Passage provided:

= = =

Defined in src/paperless/storage.py:

class DocumentStorage(Protocol):
    def __enter__(self) -> Self: ...
    def __exit__(self, exc_type, exc_val, exc_tb) -> None: ...
    def open(self, name: str) -> IO[bytes]: ...
    def save(self, name: str, content: IO[bytes]) -> str: ...  # returns actual name used
    def delete(self, name: str) -> None: ...
    def exists(self, name: str) -> bool: ...
    def move(self, old_name: str, new_name: str) -> None: ...
    def list_files(self, prefix: str = "") -> Iterable[str]: ...
    def size(self, name: str) -> int: ...

name is always the relative key as stored in the DB (e.g. 2024/my-invoice.pdf). All operations including open() must be called within a with storage: block — the context manager handles connection lifecycle and backend-specific cleanup.

Storage Instances

Two module-level singletons in src/paperless/storage.py, each an instance of the configured backend class:

original_storage: DocumentStorage = _build("originals")
archive_storage: DocumentStorage  = _build("archive")

_build(prefix) reads PAPERLESS_DOCUMENT_STORAGE_BACKEND and PAPERLESS_DOCUMENT_STORAGE_OPTIONS from settings, instantiates the backend class with the configured options plus the paperless-controlled prefix. The prefix distinguishes originals from archives within the same bucket or directory root — it is not stored in the DB key.

Configuration

Two new settings, using the existing key-value dict mechanism:

Setting Default Description
PAPERLESS_DOCUMENT_STORAGE_BACKEND paperless.storage.LocalFilesystemBackend Dotted Python path to any class satisfying DocumentStorage
PAPERLESS_DOCUMENT_STORAGE_OPTIONS {} Dict of kwargs passed to the backend constructor

Example — S3-compatible:

PAPERLESS_DOCUMENT_STORAGE_BACKEND=paperless.storage.S3CompatibleBackend
PAPERLESS_DOCUMENT_STORAGE_OPTIONS={"bucket_name": "my-docs", "endpoint_url": "https://s3.wasabi.com", "region_name": "us-east-1", "access_key": "...", "secret_key": "..."}

Existing users set nothing — LocalFilesystemBackend with no options is the default.

= = =

Information supplied:
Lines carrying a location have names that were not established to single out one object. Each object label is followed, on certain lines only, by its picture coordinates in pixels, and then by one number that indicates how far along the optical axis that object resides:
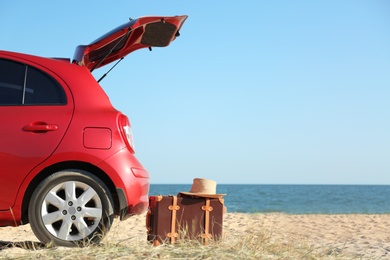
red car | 4.81
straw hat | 5.50
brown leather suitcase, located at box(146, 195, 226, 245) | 5.31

= = =

Work order 1:
Using the storage design note, answer each question:
(a) What does the save() method return?
(b) What distinguishes originals from archives within the same bucket or directory root?
(c) What is the default value of PAPERLESS_DOCUMENT_STORAGE_OPTIONS?
Work order 2: List every key in the options dict of the S3-compatible configuration example in the storage design note.
Work order 3:
For each statement, decide whether it agrees with the storage design note. Answer yes or no, and quote the words that decide it.
(a) The open() method may be called outside a with storage: block.
(b) The prefix is stored as part of the DB key.
(c) Existing users do not need to set anything to keep the default backend.

Worked solution 1:
(a) The actual name used.
(b) The prefix.
(c) {}

Worked solution 2: bucket_name, endpoint_url, region_name, access_key, secret_key

Worked solution 3:
(a) No: "All operations including open() must be called within a with storage: block"
(b) No: "it is not stored in the DB key."
(c) Yes: "Existing users set nothing — LocalFilesystemBackend with no options is the default."